CHALLENGES:
A) Reproduce the passage on shopping-site URLs, everything from "A significant benefit" down to "still be found.".
B) Carry on the passage on shopping-site and friendly URLs below, picking up after its final sentence.

Other Shopping Examples

Many other shopping websites have URLs like this. In the list below, the ID number and (suspected) identifier are in bold:

  • http://www.ebay.co.uk/itm/Ian-Rankin-Set-Darkness-Rebus-Novel-/140604842997
  • http://www.kelkoo.com/c-138201-lighting/brand/caravan
  • http://www.ciao.co.uk/Fridge_Freezers_5266430_3
  • http://www.gumtree.com/p/for-sale/boys-bmx-bronx-blaze/97669042
  • http://www.comet.co.uk/c/Televisions/LCD-Plasma-LED-TVs/1844

A significant benefit of this type of URL is that the actual words can be changed, as shown below. As long as the ID number stays the same, the URL will still work. So products can be renamed without breaking old links. More sophisticated websites (like Ciao above) will redirect the changed URL back to the real one and thus avoid creating the appearance of duplicate content (see below for more on this topic).

screenshot

Websites that use URL rewriting are more flexible with their URLs — the words can change but the page will still be found.

Friendly URLs

Now you know how to map nice friendly URLs to their underlying Web pages, but how should you create those friendly URLs in the first place?

If we followed the current advice, we would separate words with hyphens rather than underscores and capitalize consistently. Lowercase might be preferable because most people search in lowercase. Punctuation such as dots and commas should also be turned into hyphens, otherwise they would get turned into things like %2C, which look ugly and might break the URL when copied and pasted. You might want to remove apostrophes and parentheses entirely for the same reason.

Whether to replace accented characters is debatable. URLs with accents (or any non-Roman characters) might look bad or break when rendered in a different character format. But replacing them with their non-accented equivalents might make the URLs harder for search engines to find (and even harder if replaced with hyphens). If your website is for a predominately French audience, then perhaps leave the French accents in. But substitute them if the French words are few and far between on a mainly English website.

EXTRACTED ENTRIES:
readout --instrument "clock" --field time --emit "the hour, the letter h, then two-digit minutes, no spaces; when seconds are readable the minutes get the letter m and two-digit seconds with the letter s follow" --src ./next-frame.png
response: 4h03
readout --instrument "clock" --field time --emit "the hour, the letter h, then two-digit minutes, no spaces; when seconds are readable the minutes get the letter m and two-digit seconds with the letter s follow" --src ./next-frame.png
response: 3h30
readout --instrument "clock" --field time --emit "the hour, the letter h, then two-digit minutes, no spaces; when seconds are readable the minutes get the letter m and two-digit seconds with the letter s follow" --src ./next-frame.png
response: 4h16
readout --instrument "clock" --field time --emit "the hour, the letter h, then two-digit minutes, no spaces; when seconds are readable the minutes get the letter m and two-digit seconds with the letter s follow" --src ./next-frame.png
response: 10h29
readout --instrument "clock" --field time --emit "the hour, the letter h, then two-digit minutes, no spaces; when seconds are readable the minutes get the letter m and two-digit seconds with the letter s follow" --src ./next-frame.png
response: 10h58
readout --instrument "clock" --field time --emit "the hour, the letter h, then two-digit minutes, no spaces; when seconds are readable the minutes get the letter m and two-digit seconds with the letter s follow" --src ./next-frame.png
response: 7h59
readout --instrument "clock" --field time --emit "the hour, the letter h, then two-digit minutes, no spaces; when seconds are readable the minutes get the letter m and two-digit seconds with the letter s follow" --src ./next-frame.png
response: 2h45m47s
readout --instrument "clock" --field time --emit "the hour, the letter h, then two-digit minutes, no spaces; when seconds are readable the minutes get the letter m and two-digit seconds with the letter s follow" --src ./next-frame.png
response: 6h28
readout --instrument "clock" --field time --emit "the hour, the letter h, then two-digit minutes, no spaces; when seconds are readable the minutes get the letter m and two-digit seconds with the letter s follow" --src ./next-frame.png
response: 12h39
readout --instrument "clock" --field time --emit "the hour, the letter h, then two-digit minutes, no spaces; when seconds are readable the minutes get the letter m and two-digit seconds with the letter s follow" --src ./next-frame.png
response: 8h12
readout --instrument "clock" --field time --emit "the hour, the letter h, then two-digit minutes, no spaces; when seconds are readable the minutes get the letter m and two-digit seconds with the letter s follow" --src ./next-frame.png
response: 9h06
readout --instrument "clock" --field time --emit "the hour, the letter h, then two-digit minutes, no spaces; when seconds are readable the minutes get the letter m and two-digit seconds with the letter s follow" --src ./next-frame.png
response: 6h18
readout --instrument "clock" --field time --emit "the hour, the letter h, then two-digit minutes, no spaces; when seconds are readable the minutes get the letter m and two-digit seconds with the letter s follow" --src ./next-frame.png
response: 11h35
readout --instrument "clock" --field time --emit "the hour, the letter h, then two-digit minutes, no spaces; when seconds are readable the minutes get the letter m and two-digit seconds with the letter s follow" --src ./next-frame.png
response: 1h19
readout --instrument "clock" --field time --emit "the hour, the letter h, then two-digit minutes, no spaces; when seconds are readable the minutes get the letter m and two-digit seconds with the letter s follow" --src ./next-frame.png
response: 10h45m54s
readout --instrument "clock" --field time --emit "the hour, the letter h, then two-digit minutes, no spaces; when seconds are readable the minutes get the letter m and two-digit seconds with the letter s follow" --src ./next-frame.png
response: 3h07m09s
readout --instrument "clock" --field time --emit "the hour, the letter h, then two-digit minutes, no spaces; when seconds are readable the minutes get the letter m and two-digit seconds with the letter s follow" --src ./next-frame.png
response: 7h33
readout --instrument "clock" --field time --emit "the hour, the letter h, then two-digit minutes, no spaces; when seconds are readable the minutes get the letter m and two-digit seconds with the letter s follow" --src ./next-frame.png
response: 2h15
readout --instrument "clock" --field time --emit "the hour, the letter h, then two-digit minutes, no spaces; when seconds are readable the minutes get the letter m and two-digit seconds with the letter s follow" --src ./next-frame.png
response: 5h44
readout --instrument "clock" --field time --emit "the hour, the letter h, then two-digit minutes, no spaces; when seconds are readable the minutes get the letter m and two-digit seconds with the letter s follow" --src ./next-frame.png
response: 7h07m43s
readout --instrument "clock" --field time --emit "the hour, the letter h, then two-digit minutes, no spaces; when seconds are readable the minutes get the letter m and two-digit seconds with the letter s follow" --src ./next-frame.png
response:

ANSWERS FOR THIS EXERCISE:
A)
A significant benefit of this type of URL is that the actual words can be changed, as shown below. As long as the ID number stays the same, the URL will still work. So products can be renamed without breaking old links. More sophisticated websites (like Ciao above) will redirect the changed URL back to the real one and thus avoid creating the appearance of duplicate content (see below for more on this topic).

screenshot

Websites that use URL rewriting are more flexible with their URLs — the words can change but the page will still be found.

B)
This PHP function succinctly handles all of the above suggestions:

1 function GenerateUrl ($s) {
2   //Convert accented characters, and remove parentheses and apostrophes
3   $from = explode (',', "ç,æ,œ,á,é,í,ó,ú,à,è,ì,ò,ù,ä,ë,ï,ö,ü,ÿ,â,ê,î,ô,û,å,e,i,ø,u,(,),[,],'");
4   $to = explode (',', 'c,ae,oe,a,e,i,o,u,a,e,i,o,u,a,e,i,o,u,y,a,e,i,o,u,a,e,i,o,u,,,,,,');
5   //Do the replacements, and convert all other non-alphanumeric characters to spaces
6   $s = preg_replace ('~[^\w\d]+~', '-', str_replace ($from, $to, trim ($s)));
7   //Remove a - at the beginning or end and make lowercase
8   return strtolower (preg_replace ('/^-/', '', preg_replace ('/-$/', '', $s)));
9 }

This would generate URLs like this:

1 echo GenerateUrl ("Pâtisserie (Always FRESH!)"); //returns "patisserie-always-fresh"

Or, if you wanted a link to a $product variable to be pulled from a database:

1 $product = array ('title'=>'Great product', 'id'=>100);
2 echo '<a href="' . GenerateUrl ($product['title']) . '/' . $product['id'] . '">';
3 echo $product['title'] . '</a>';

Changing Page Names

Search engines generally ignore duplicate content (i.e. multiple pages with the same information). But if they think they are being manipulated, search engines will actively penalize the website, so avoid this where possible. Google recommends using 301 redirects to send users from old pages to new ones.

When a URL-rewritten page is renamed, the old URL and new URL should both still work. Furthermore, to avoid any risk of duplication, the old URL should automatically redirect to the new one, as WordPress does.

Doing this in PHP is relatively easy. The following function looks at the current URL, and if it’s not the same as the desired URL, it redirects the user:

1 function CheckUrl ($s) {
2   // Get the current URL without the query string, with the initial slash
3   $myurl = preg_replace ('/\?.*$/', '', $_SERVER['REQUEST_URI']);
4   //If it is not the same as the desired URL, then redirect
5   if ($myurl != "/$s") {Header ("Location: /$s", true, 301); exit;}
6 }

This would be used like so:

1 $producturl = GenerateUrl ($product['title']) . '/' . $product['id'];
2 CheckUrl ($producturl); //redirects the user if they are at the wrong place

If you would like to use this function, be sure to test it in your environment first and with your rewrite rules, to make sure that it does not cause any infinite redirects. This is what that would look like:

screenshot

This is what happens when Google Chrome visits a page that redirects to itself.

Checklist And Troubleshooting

Use the following checklist to implement URL rewriting.

1. Check That It’s Supported

Not all Web servers support URL rewriting. If you put up your .htaccess file on one that doesn’t, it will be ignored or will throw up a “500 Internal Server Error.”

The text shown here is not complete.